● Task details: Every record below, from first to last, should be copied exactly; leave the pictures out.

Stored entries:
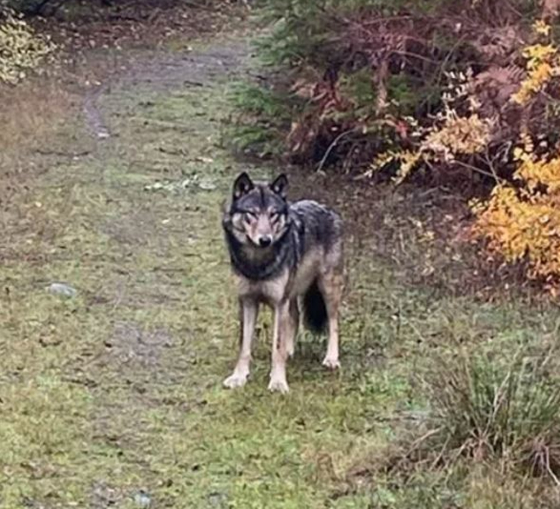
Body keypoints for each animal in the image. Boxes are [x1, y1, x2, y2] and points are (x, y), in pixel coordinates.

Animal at [221, 172, 344, 392]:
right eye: (252, 214)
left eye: (273, 214)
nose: (265, 240)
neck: (258, 262)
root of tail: (326, 208)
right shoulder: (247, 301)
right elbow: (244, 346)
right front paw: (239, 377)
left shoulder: (279, 303)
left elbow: (276, 346)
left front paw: (278, 382)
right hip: (292, 292)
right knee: (295, 316)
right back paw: (290, 352)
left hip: (327, 288)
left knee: (333, 321)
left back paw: (331, 359)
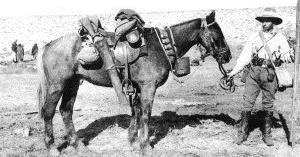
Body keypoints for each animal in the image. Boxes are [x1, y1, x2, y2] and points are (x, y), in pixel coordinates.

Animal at [37, 10, 232, 154]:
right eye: (218, 33)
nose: (227, 56)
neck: (160, 46)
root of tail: (49, 45)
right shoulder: (148, 87)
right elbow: (145, 115)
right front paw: (145, 146)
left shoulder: (137, 88)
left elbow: (136, 112)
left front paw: (132, 141)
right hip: (57, 86)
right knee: (48, 112)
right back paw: (52, 148)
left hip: (72, 84)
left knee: (66, 111)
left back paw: (78, 146)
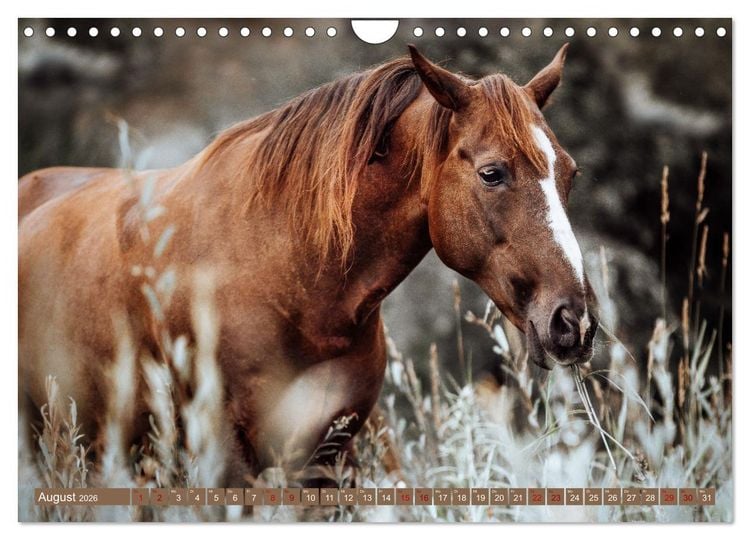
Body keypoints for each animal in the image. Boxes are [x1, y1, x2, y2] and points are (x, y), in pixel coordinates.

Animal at [18, 44, 597, 484]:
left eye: (570, 173)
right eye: (492, 173)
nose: (574, 322)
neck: (288, 276)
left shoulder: (328, 457)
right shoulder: (227, 457)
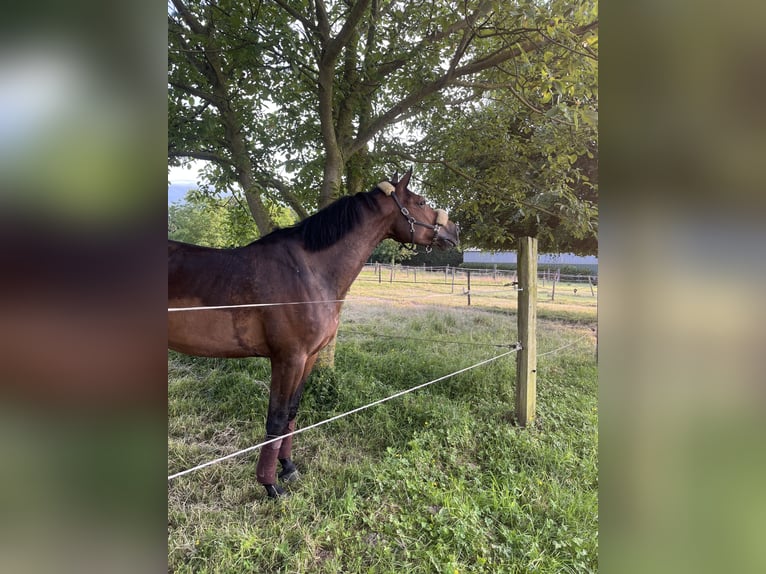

● Task solution:
Body keypoints for each animal in the image. Boxes are [x1, y1, x2, y2] and points are (x, y), in pixel coordinates.

Animal at [221, 172, 344, 392]:
right eye: (252, 214)
left eye: (273, 214)
nose: (265, 240)
neck: (258, 262)
root of tail: (326, 208)
right shoulder: (247, 301)
right elbow: (244, 346)
right front paw: (239, 377)
left shoulder: (279, 303)
left elbow: (276, 346)
left front paw: (278, 382)
right hip: (292, 292)
right knee: (295, 316)
right back paw: (290, 352)
left hip: (327, 288)
left knee: (333, 321)
left back paw: (331, 359)
Body keypoints for each animal in the image. Boxes are [x1, y1, x2, y2] and points are (x, y), in pixel coordinates.

Animal at [37, 10, 232, 154]:
right eye: (218, 33)
nose: (227, 56)
neck: (160, 46)
root of tail: (49, 45)
right shoulder: (148, 87)
right elbow: (145, 115)
right front paw: (145, 146)
left shoulder: (137, 88)
left elbow: (136, 112)
left front paw: (132, 141)
right hip: (57, 86)
right knee: (48, 112)
right back paw: (52, 148)
left hip: (72, 84)
left knee: (66, 111)
left back paw: (78, 146)
Body keypoints for each animal in the image. Boxes are [x1, y1, x2, y2] and points are (x, y), in pixel coordinates.

Animal at [18, 44, 597, 484]:
left eye: (570, 173)
right eye: (492, 173)
nose: (574, 322)
neck: (288, 276)
left shoulder: (328, 457)
right shoulder: (227, 457)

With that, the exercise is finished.